History and exam

Key diagnostic factors

common

skin discomfort

Skin is usually very painful with redness, warmth, and swelling. A lower limb is the most common site of involvement.[1][12]​​

macular erythema

Macular erythema with tenderness, warmth, and edema are suggestive of the diagnosis.[1][12]​​ Cellulitis may have a well-demarcated or more diffuse border.[13][31]

disruption of cutaneous barrier

Leg ulcers, wounds, dermatoses, and tinea pedis interdigitalis all can be mechanisms of microorganism entry into the skin.[21]

raised bright-red erythema with clearly demarcated margins (erysipelas)

Erysipelas is a distinct form of superficial cellulitis with a raised, sharply demarcated edge distinguishing it from uninvolved skin.[1][12]​​[13] Typically affects the face and leg.[35]

risk of infection with MRSA

Infection with MRSA should be considered in patients with recent contact with a healthcare facility or if purulent skin disease is present (or has recently been present) in the patient or their close contacts. Groups that have been identified as having increased risk for infection with community-acquired MRSA include incarcerated individuals, intravenous drug users, military personnel, and athletic team members.[21][29][30]​​

Other diagnostic factors

common

history of diabetes

May predispose the patient to diabetic foot ulcers, which can be complicated by cellulitis.[13] For detailed information about diabetic foot infections, see our topic "Diabetic foot infections". 

uncommon

constitutional prodrome

Fever and chills occur in a minority of patients.[1][12]​​ However, systemic symptoms appear to be more common in patients with preexisting lymphatic insufficiency.[26] Fever, tachycardia, confusion, hypotension, and leukocytosis are sometimes present and may occur hours before the skin abnormalities appear.[13]

lymphangitis/regional lymphadenopathy

May present in cellulitis and is a common factor in erysipelas.[13][33]

Identifiable port of entry

A wound, ulcer, or signs of tinea infection, and local or regional lymphadenopathy, may be present.[36]

history of immunocompromise

In addition to the organisms causing cellulitis in an immunocompetent patient, immunocompromised patients are more susceptible to infections by aerobic gram-negative bacteria (e.g., Pseudomonas aeruginosa) and nonbacterial pathogens (e.g., Cryptococcus neoformans).[1][12]​​[13]

unusual exposure (salt or fresh water, bite)

May result in infection with an unusual pathogen.[1][12]​​[13]

Risk factors

strong

prior episode of cellulitis

Found as independent risk factor in prospective evaluation and case-control studies.[20][21] Recurrence is well documented and probably occurs due to persistence of other risk factors, such as lymphedema, but inflammation with each acute episode may also lead to residual lymphatic dysfunction.[14][22]

diabetes

Infections can occur when bacteria breach the skin surface, particularly where there is fragile skin or decreased local host defences.[13][23]
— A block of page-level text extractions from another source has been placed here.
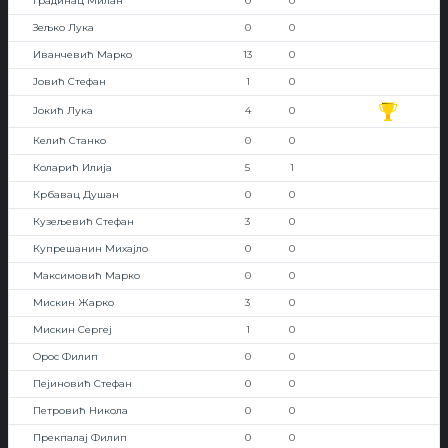
Градинац Милан
0
0
Зељко Лука
0
0
Иванчевић Марко
13
0
Јовић Стефан
1
0
Јокић Лука
4
0
Келић Станко
0
0
Коларић Илија
5
1
Крбавац Душан
0
0
Кузељевић Стефан
3
0
Купрешанин Михајло
0
0
Максимовић Марко
0
0
Мискин Жарко
3
0
Мискин Сергеј
1
0
Орос Филип
0
0
Пејиновић Стефан
0
0
Петровић Никола
0
0
Прекпалај Филип
0
0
For detailed information about diabetic foot infections, see our topic "Diabetic foot infections".

ulcer/wound

Independent predictor of cellulitis in several studies.[20][21] Disruption of cutaneous barrier allows microorganism entry into tissue.

dermatosis

Independent predictor of cellulitis in a number of studies.[20][21]​​[22]​​ Disruption of cutaneous barrier allows microorganism entry into tissue.

tinea pedis interdigitalis

Independent risk factor for development of cellulitis.[20][21] Disruption of cutaneous barrier allows microorganism entry into tissue.[14] Pathogenic bacteria can be isolated from interdigital spaces in patients with tinea pedis interdigitalis.[19]

lymphedema

Lymphedema, often following surgery and/or radiation therapy for a malignancy, has been associated with cellulitis in several settings, including lymph node dissection with or without irradiation for breast and gynecologic cancers.[21][24][25]​​[26] The lymphatic impairment presumably renders local host defenses less effective, leading to subsequent infection.[14]

venous insufficiency/chronic leg edema

Cellulitis following saphenous venectomy is a well-recognized association.[20][27] Chronic edema resulting from other mechanisms also increases risk for cellulitis.[21] It is thought that the stasis of fluid reduces local host defenses, leading to infection.

weak

overweight

Increased BMI has been shown to be a risk factor in multivariate analyses of cellulitis.[20][21] This is presumed to be due to its association with reduced venous and lymphatic drainage.